■ Goal of the exercise ■
Set down the full listing exactly as given. Any pictures are to be left out.

■ Raw records ■
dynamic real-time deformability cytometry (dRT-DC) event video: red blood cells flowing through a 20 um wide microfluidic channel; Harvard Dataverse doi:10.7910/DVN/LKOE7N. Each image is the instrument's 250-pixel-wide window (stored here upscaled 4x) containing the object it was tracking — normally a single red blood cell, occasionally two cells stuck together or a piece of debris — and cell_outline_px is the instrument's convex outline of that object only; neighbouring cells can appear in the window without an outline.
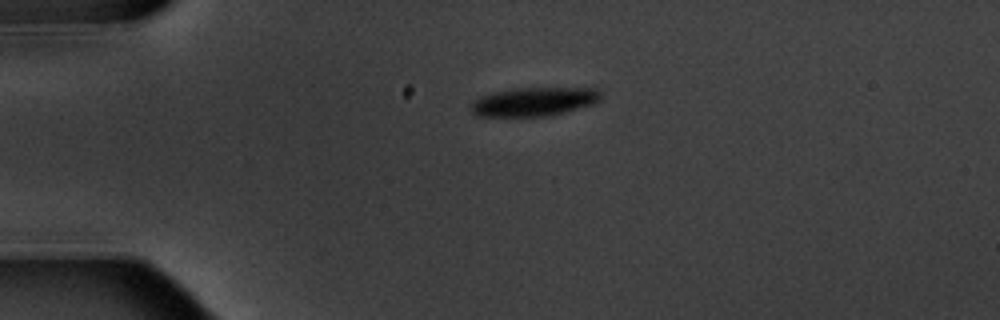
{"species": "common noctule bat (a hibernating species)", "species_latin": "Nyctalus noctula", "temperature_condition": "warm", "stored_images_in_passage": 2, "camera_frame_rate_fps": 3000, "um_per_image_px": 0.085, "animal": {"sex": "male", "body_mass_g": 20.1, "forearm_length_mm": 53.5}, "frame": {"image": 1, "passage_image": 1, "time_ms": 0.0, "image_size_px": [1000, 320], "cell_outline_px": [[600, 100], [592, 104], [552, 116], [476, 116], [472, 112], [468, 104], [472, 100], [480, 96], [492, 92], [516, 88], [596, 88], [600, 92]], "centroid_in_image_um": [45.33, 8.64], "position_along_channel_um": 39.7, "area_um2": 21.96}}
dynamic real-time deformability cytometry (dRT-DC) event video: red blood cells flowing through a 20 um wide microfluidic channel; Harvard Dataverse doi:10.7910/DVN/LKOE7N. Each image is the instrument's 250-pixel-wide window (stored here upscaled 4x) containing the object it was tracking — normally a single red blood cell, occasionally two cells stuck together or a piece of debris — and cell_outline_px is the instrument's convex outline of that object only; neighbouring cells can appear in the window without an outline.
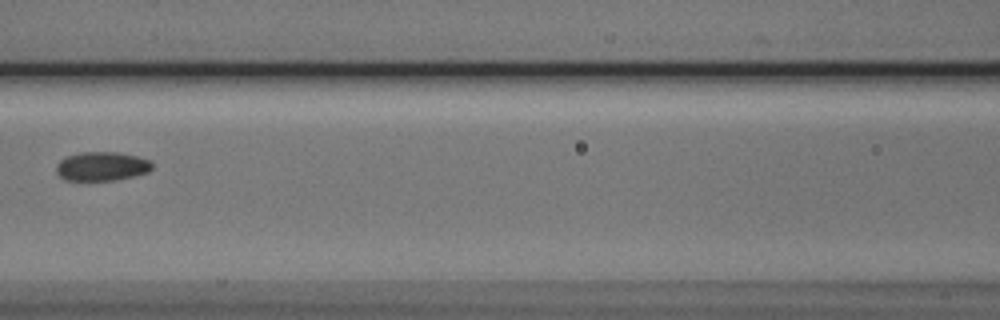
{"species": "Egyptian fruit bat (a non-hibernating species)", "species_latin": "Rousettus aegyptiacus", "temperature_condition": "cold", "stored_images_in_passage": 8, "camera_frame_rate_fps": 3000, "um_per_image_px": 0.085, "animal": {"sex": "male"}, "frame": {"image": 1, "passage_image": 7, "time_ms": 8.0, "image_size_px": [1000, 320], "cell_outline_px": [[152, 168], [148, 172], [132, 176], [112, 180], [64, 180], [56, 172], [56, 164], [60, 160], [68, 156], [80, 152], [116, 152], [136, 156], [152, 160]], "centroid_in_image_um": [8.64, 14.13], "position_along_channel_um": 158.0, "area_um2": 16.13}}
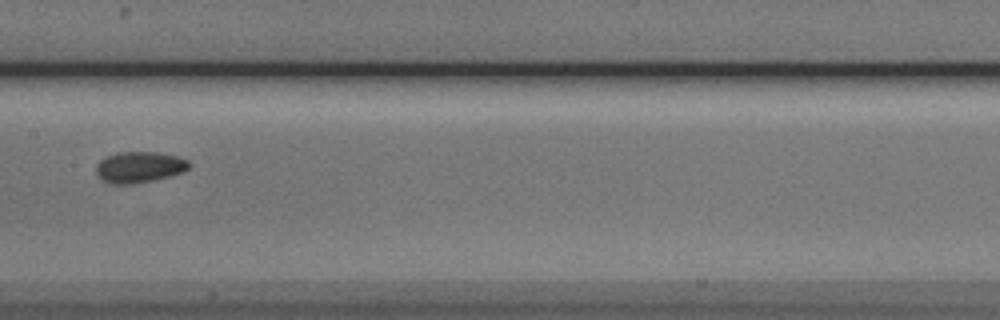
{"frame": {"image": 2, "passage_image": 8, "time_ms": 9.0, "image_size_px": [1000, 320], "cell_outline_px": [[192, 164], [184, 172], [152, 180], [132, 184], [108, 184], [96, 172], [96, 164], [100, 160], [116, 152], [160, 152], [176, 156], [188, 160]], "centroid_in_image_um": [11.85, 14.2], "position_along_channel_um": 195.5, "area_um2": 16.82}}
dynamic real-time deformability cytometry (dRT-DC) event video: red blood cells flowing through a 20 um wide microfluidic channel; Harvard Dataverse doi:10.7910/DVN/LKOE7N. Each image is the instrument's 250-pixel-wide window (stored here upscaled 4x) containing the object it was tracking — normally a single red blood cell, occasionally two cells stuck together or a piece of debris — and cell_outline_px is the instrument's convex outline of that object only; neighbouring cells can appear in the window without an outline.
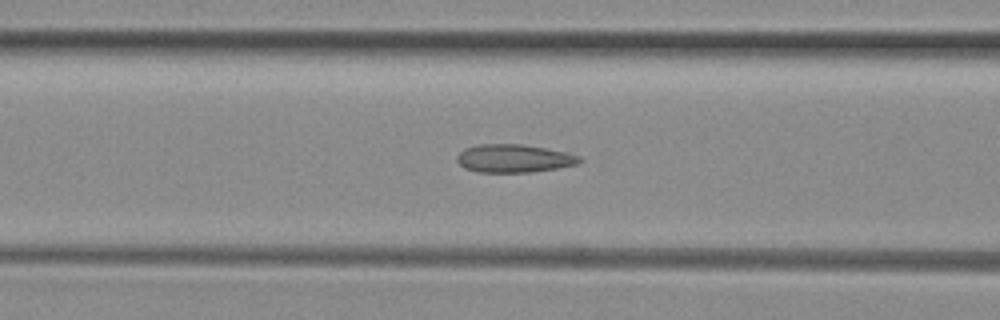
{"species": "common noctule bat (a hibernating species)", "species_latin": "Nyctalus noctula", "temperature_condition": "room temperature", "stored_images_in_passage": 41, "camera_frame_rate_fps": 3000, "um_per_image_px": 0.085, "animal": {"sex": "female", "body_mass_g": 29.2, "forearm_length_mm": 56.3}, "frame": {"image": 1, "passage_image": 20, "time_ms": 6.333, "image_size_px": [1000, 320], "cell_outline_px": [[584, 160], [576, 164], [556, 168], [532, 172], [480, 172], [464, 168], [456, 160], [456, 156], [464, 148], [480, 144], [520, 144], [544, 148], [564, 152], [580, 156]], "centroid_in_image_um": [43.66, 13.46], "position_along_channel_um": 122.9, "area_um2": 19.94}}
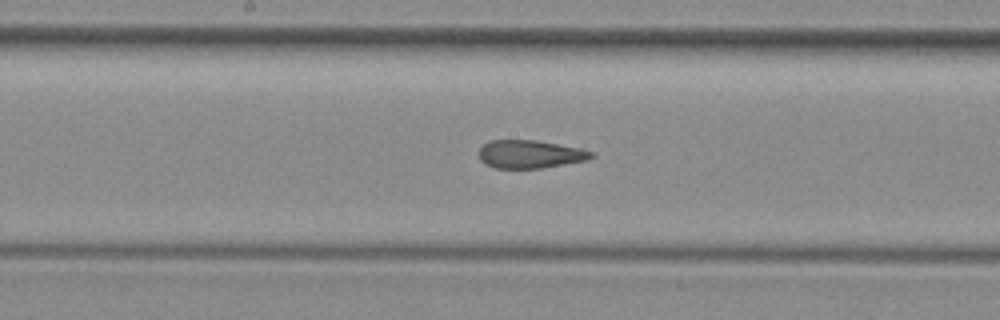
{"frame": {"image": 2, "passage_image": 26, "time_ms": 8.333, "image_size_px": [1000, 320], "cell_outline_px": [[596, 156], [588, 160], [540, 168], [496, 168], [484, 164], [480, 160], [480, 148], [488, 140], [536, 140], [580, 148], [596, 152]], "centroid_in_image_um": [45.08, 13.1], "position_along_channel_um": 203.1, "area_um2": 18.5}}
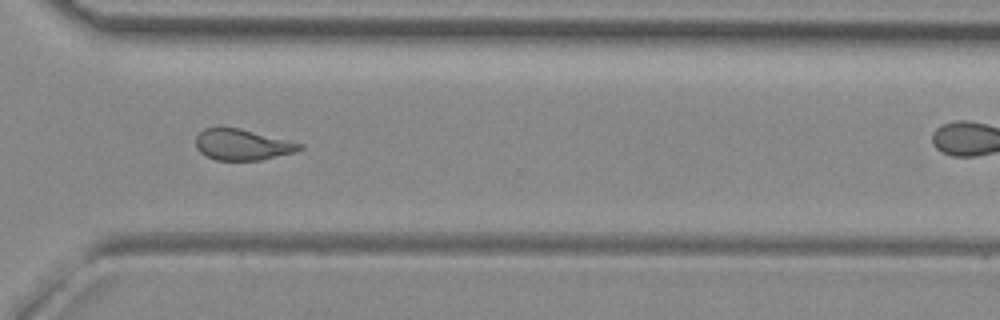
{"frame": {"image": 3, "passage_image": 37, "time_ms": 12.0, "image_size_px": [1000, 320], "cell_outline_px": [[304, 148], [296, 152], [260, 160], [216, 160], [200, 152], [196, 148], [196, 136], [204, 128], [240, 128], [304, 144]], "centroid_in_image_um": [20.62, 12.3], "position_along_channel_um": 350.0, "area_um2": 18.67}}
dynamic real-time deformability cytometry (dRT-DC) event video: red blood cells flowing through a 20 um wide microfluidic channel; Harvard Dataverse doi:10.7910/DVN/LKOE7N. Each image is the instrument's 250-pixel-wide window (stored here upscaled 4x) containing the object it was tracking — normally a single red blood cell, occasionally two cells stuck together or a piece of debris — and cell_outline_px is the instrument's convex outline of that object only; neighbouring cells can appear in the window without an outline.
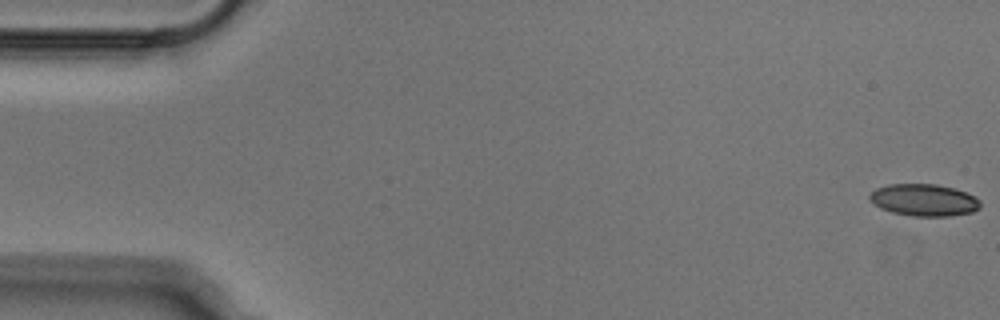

■ Answer for the task ■
dynamic real-time deformability cytometry (dRT-DC) event video: red blood cells flowing through a 20 um wide microfluidic channel; Harvard Dataverse doi:10.7910/DVN/LKOE7N. Each image is the instrument's 250-pixel-wide window (stored here upscaled 4x) containing the object it was tracking — normally a single red blood cell, occasionally two cells stuck together or a piece of debris — and cell_outline_px is the instrument's convex outline of that object only; neighbouring cells can appear in the window without an outline.
{"species": "common noctule bat (a hibernating species)", "species_latin": "Nyctalus noctula", "temperature_condition": "warm", "stored_images_in_passage": 2, "camera_frame_rate_fps": 3000, "um_per_image_px": 0.085, "animal": {"sex": "male", "body_mass_g": 20.1, "forearm_length_mm": 53.5}, "frame": {"image": 1, "passage_image": 1, "time_ms": 0.0, "image_size_px": [1000, 320], "cell_outline_px": [[600, 100], [592, 104], [552, 116], [476, 116], [472, 112], [468, 104], [472, 100], [480, 96], [492, 92], [516, 88], [596, 88], [600, 92]], "centroid_in_image_um": [45.33, 8.64], "position_along_channel_um": 39.7, "area_um2": 21.96}}
dynamic real-time deformability cytometry (dRT-DC) event video: red blood cells flowing through a 20 um wide microfluidic channel; Harvard Dataverse doi:10.7910/DVN/LKOE7N. Each image is the instrument's 250-pixel-wide window (stored here upscaled 4x) containing the object it was tracking — normally a single red blood cell, occasionally two cells stuck together or a piece of debris — and cell_outline_px is the instrument's convex outline of that object only; neighbouring cells can appear in the window without an outline.
{"species": "Egyptian fruit bat (a non-hibernating species)", "species_latin": "Rousettus aegyptiacus", "temperature_condition": "cold", "stored_images_in_passage": 8, "camera_frame_rate_fps": 3000, "um_per_image_px": 0.085, "animal": {"sex": "male"}, "frame": {"image": 1, "passage_image": 7, "time_ms": 8.0, "image_size_px": [1000, 320], "cell_outline_px": [[152, 168], [148, 172], [132, 176], [112, 180], [64, 180], [56, 172], [56, 164], [60, 160], [68, 156], [80, 152], [116, 152], [136, 156], [152, 160]], "centroid_in_image_um": [8.64, 14.13], "position_along_channel_um": 158.0, "area_um2": 16.13}}
{"frame": {"image": 2, "passage_image": 8, "time_ms": 9.0, "image_size_px": [1000, 320], "cell_outline_px": [[192, 164], [184, 172], [152, 180], [132, 184], [108, 184], [96, 172], [96, 164], [100, 160], [116, 152], [160, 152], [176, 156], [188, 160]], "centroid_in_image_um": [11.85, 14.2], "position_along_channel_um": 195.5, "area_um2": 16.82}}
dynamic real-time deformability cytometry (dRT-DC) event video: red blood cells flowing through a 20 um wide microfluidic channel; Harvard Dataverse doi:10.7910/DVN/LKOE7N. Each image is the instrument's 250-pixel-wide window (stored here upscaled 4x) containing the object it was tracking — normally a single red blood cell, occasionally two cells stuck together or a piece of debris — and cell_outline_px is the instrument's convex outline of that object only; neighbouring cells can appear in the window without an outline.
{"species": "common noctule bat (a hibernating species)", "species_latin": "Nyctalus noctula", "temperature_condition": "room temperature", "stored_images_in_passage": 41, "camera_frame_rate_fps": 3000, "um_per_image_px": 0.085, "animal": {"sex": "female", "body_mass_g": 29.2, "forearm_length_mm": 56.3}, "frame": {"image": 1, "passage_image": 20, "time_ms": 6.333, "image_size_px": [1000, 320], "cell_outline_px": [[584, 160], [576, 164], [556, 168], [532, 172], [480, 172], [464, 168], [456, 160], [456, 156], [464, 148], [480, 144], [520, 144], [544, 148], [564, 152], [580, 156]], "centroid_in_image_um": [43.66, 13.46], "position_along_channel_um": 122.9, "area_um2": 19.94}}
{"frame": {"image": 2, "passage_image": 26, "time_ms": 8.333, "image_size_px": [1000, 320], "cell_outline_px": [[596, 156], [588, 160], [540, 168], [496, 168], [484, 164], [480, 160], [480, 148], [488, 140], [536, 140], [580, 148], [596, 152]], "centroid_in_image_um": [45.08, 13.1], "position_along_channel_um": 203.1, "area_um2": 18.5}}
{"frame": {"image": 3, "passage_image": 37, "time_ms": 12.0, "image_size_px": [1000, 320], "cell_outline_px": [[304, 148], [296, 152], [260, 160], [216, 160], [200, 152], [196, 148], [196, 136], [204, 128], [240, 128], [304, 144]], "centroid_in_image_um": [20.62, 12.3], "position_along_channel_um": 350.0, "area_um2": 18.67}}
dynamic real-time deformability cytometry (dRT-DC) event video: red blood cells flowing through a 20 um wide microfluidic channel; Harvard Dataverse doi:10.7910/DVN/LKOE7N. Each image is the instrument's 250-pixel-wide window (stored here upscaled 4x) containing the object it was tracking — normally a single red blood cell, occasionally two cells stuck together or a piece of debris — and cell_outline_px is the instrument's convex outline of that object only; neighbouring cells can appear in the window without an outline.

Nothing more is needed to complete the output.